El Gobierno nacional avanzó con un nuevo esquema para regular los viajes oficiales al exterior de los funcionarios, en una decisión que apunta a reducir el gasto público, achicar las comitivas y ordenar los procedimientos administrativos.
La medida quedó formalizada mediante la Decisión Administrativa 9/2026, firmada por el jefe de Gabinete, Manuel Adorni, y el canciller Pablo Quirno, y ya se encuentra en vigencia tras su publicación en el Boletín Oficial.
Cambios en la autorización de viajes
El nuevo régimen redefine quiénes pueden aprobar las misiones internacionales.
A partir de ahora, solo la Jefatura de Gabinete podrá autorizar los viajes de ministros y funcionarios con rango equivalente, mientras que los traslados de cargos inferiores quedarán bajo la órbita de cada ministerio u organismo.
La iniciativa busca centralizar el control político y administrativo de las salidas al exterior.
Informe obligatorio y plazos más estrictos
Otro de los puntos clave es la creación del Informe de Planificación de Gestión Internacional, que será obligatorio para cada misión.
El documento deberá presentarse con al menos 10 días hábiles de anticipación y contar con las firmas correspondientes.
Según el Ejecutivo, la herramienta permitirá mejorar la trazabilidad y la justificación de cada viaje oficial.
Fuerte recorte a la clase ejecutiva
La normativa establece un sistema por grupos que limita quiénes podrán viajar en clase ejecutiva.
- Grupo A: ministros y máximas autoridades (únicos habilitados para ejecutiva).
- Grupo B: secretarios, subsecretarios y embajadores (económica salvo excepción).
- Grupos C y D: resto del personal (solo económica).
Cualquier mejora de categoría deberá ser abonada por el propio funcionario.
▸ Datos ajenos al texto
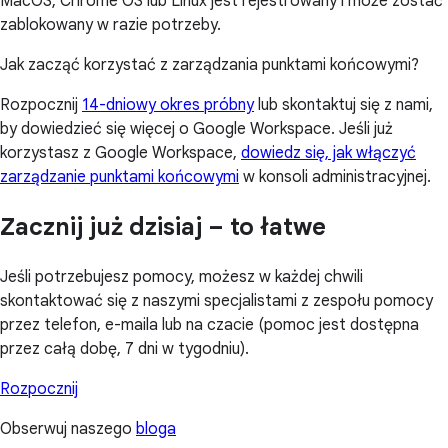
MacOS, Chrome OS lub Linux jest rejestrowany i może zostać
zablokowany w razie potrzeby.
Jak zacząć korzystać z zarządzania punktami końcowymi?
Rozpocznij
14-dniowy okres próbny
lub skontaktuj się z nami,
by dowiedzieć się więcej o Google Workspace. Jeśli już
korzystasz z Google Workspace,
dowiedz się, jak włączyć
zarządzanie punktami końcowymi
w konsoli administracyjnej.
Zacznij już dzisiaj – to łatwe
Jeśli potrzebujesz pomocy, możesz w każdej chwili
skontaktować się z naszymi specjalistami z zespołu pomocy
przez telefon, e-maila lub na czacie (pomoc jest dostępna
przez całą dobę, 7 dni w tygodniu).
Rozpocznij
Obserwuj naszego
bloga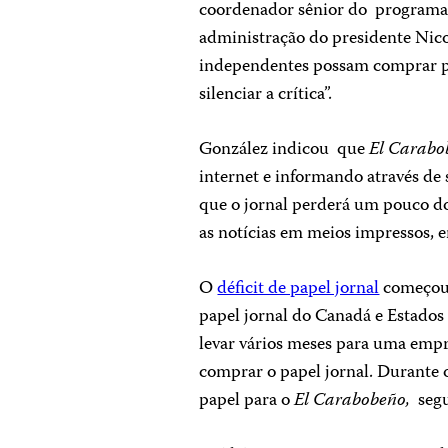
coordenador sênior do programa 
administração do presidente Nico
independentes possam comprar pape
silenciar a crítica”.
González indicou que
El Carabo
internet e informando através de 
que o jornal perderá um pouco do
as notícias em meios impressos, 
O
déficit de papel jornal
começou 
papel jornal do Canadá e Estados
levar vários meses para uma empr
comprar o papel jornal. Durante 
papel para o
El Carabobeño,
seg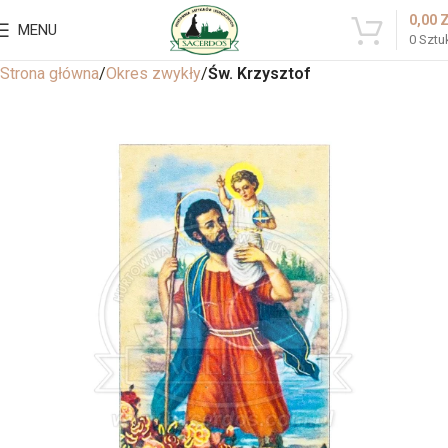
0,00
MENU
0
Sztu
Strona główna
Okres zwykły
Św. Krzysztof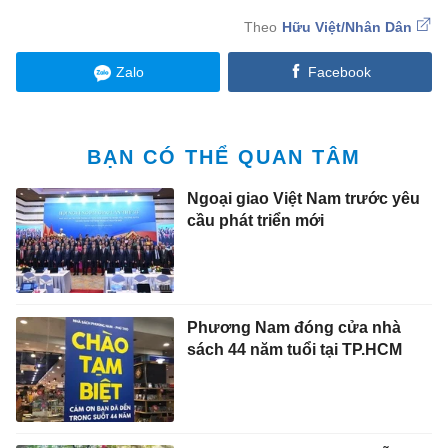
Hữu Việt/Nhân Dân
Zalo
Facebook
BẠN CÓ THỂ QUAN TÂM
Ngoại giao Việt Nam trước yêu
cầu phát triển mới
Phương Nam đóng cửa nhà
sách 44 năm tuổi tại TP.HCM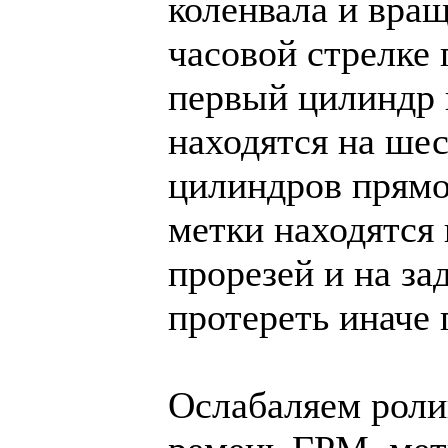
коленвала и вра
часовой стрелке 
первый цилиндр 
находятся на шес
цилиндров прямо
метки находятся 
прорезей и на за
протереть иначе 
Ослабаляем роли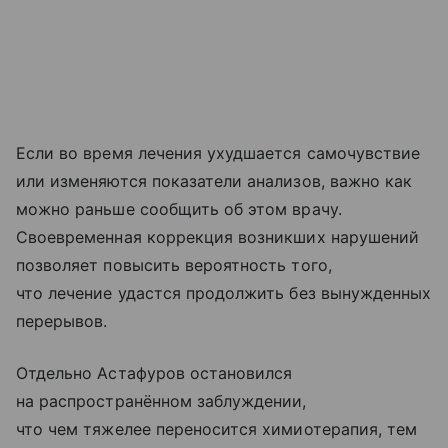
Если во время лечения ухудшается самочувствие
или изменяются показатели анализов, важно как
можно раньше сообщить об этом врачу.
Своевременная коррекция возникших нарушений
позволяет повысить вероятность того,
что лечение удастся продолжить без вынужденных
перерывов.
Отдельно Астафуров остановился
на распространённом заблуждении,
что чем тяжелее переносится химиотерапия, тем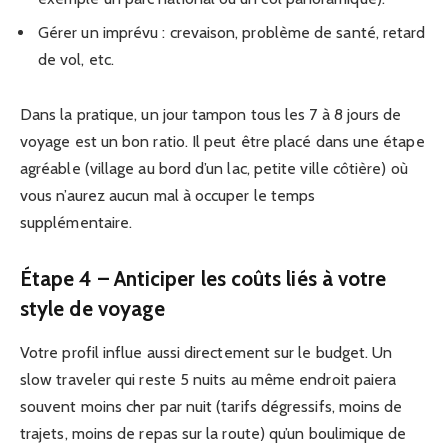
Gérer un imprévu : crevaison, problème de santé, retard
de vol, etc.
Dans la pratique, un jour tampon tous les 7 à 8 jours de
voyage est un bon ratio. Il peut être placé dans une étape
agréable (village au bord d’un lac, petite ville côtière) où
vous n’aurez aucun mal à occuper le temps
supplémentaire.
Étape 4 – Anticiper les coûts liés à votre
style de voyage
Votre profil influe aussi directement sur le budget. Un
slow traveler qui reste 5 nuits au même endroit paiera
souvent moins cher par nuit (tarifs dégressifs, moins de
trajets, moins de repas sur la route) qu’un boulimique de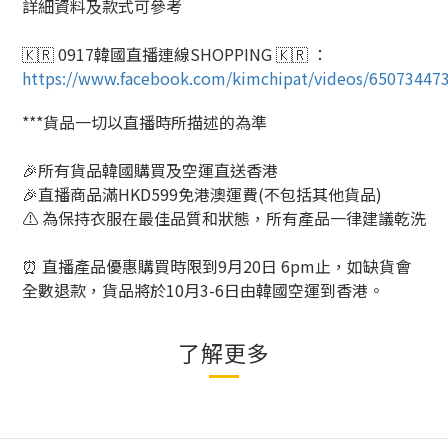
詳細資料及款式可參考
🇰🇷 0917韓國直播連線SHOPPING 🇰🇷 ：
https://www.facebook.com/kimchipat/videos/65073447
***貨品一切以直播時所描述的為準
🎉所有貨品韓國購買及空運直送香港
🎉直播商品滿HKD599免港澳運費(不包括其他貨品)
⚠️ 為保持衣服在最佳品質和狀態，所有產品一律建議乾洗
⏰ 直播產品優惠購買時限到9月20日 6pm止，如缺貨會
全數退款，貨品將於10月3-6日由韓國空運到香港。
了解更多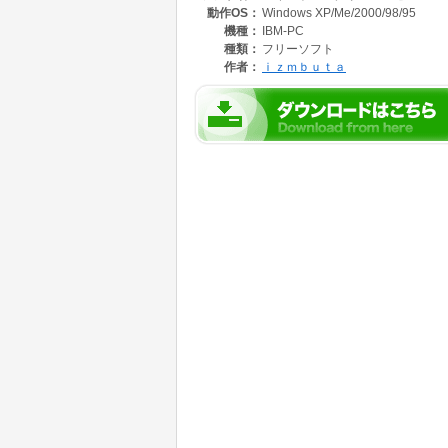
動作OS：
Windows XP/Me/2000/98/95
機種：
IBM-PC
種類：
フリーソフト
作者：
ｉｚｍｂｕｔａ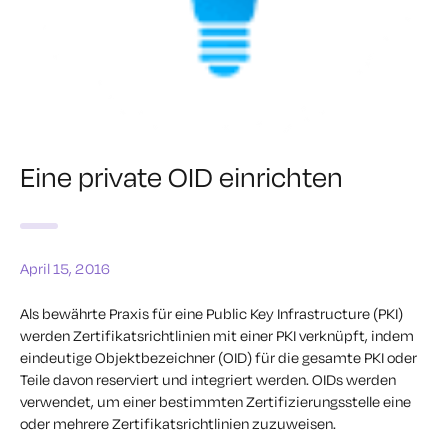
Eine private OID einrichten
April 15, 2016
Als bewährte Praxis für eine Public Key Infrastructure (PKI)
werden Zertifikatsrichtlinien mit einer PKI verknüpft, indem
eindeutige Objektbezeichner (OID) für die gesamte PKI oder
Teile davon reserviert und integriert werden. OIDs werden
verwendet, um einer bestimmten Zertifizierungsstelle eine
oder mehrere Zertifikatsrichtlinien zuzuweisen.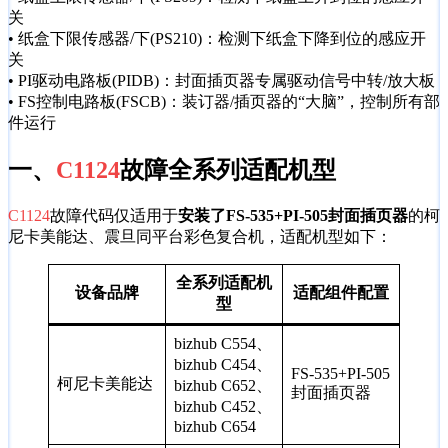
关
• 纸盒下限传感器/下(PS210)：检测下纸盒下降到位的感应开
关
• PI驱动电路板(PIDB)：封面插页器专属驱动信号中转/放大板
• FS控制电路板(FSCB)：装订器/插页器的“大脑”，控制所有部
件运行
一、
C1124
故障全系列适配机型
C1124
故障代码仅适用于
安装了FS-535+PI-505封面插页器
的柯
尼卡美能达、震旦同平台彩色复合机，适配机型如下：
全系列适配机
设备品牌
适配组件配置
型
bizhub C554、
bizhub C454、
FS-535+PI-505
柯尼卡美能达
bizhub C652、
封面插页器
bizhub C452、
bizhub C654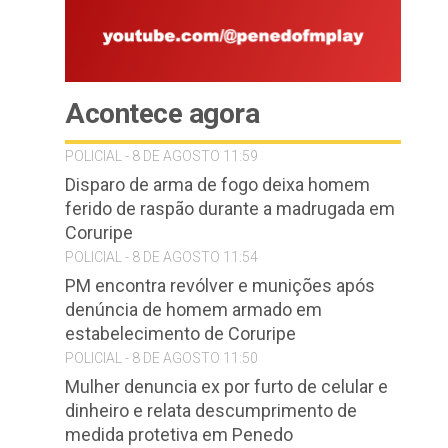
Acontece agora
POLICIAL - 8 DE AGOSTO 11:59
Disparo de arma de fogo deixa homem
ferido de raspão durante a madrugada em
Coruripe
POLICIAL - 8 DE AGOSTO 11:54
PM encontra revólver e munições após
denúncia de homem armado em
estabelecimento de Coruripe
POLICIAL - 8 DE AGOSTO 11:50
Mulher denuncia ex por furto de celular e
dinheiro e relata descumprimento de
medida protetiva em Penedo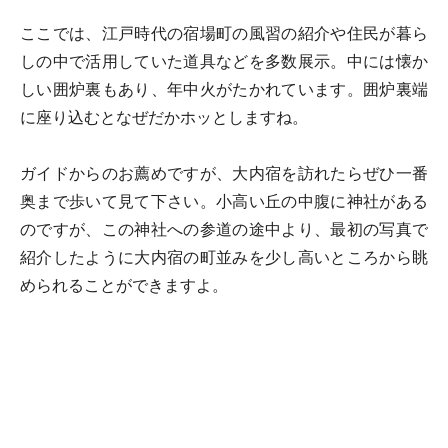
ここでは、江戸時代の宿場町の風習の紹介や住民が暮ら
しの中で活用していた道具などを多数展示。中には懐か
しい囲炉裏もあり、年中火がたかれています。囲炉裏端
に座り込むとなぜだかホッとしますね。
ガイドからのお薦めですが、大内宿を訪れたらぜひ一番
奥まで歩いて見て下さい。小高い丘の中腹に神社がある
のですが、この神社への参道の途中より、最初の写真で
紹介したように大内宿の町並みを少し高いところから眺
められることができますよ。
El Gobierno también fijó un tope de un representante por evento internacional, salvo justificación excepcional.
Objetivo: menos gasto y mayor control
En la Casa Rosada sostienen que la decisión apunta a optimizar recursos, simplificar trámites y promover una gestión más eficiente del Estado.
Con este nuevo esquema, el Ejecutivo busca ordenar las misiones oficiales y reforzar la política de austeridad que impulsa para 2026.
El régimen ya rige para todas las futuras comisiones oficiales al exterior.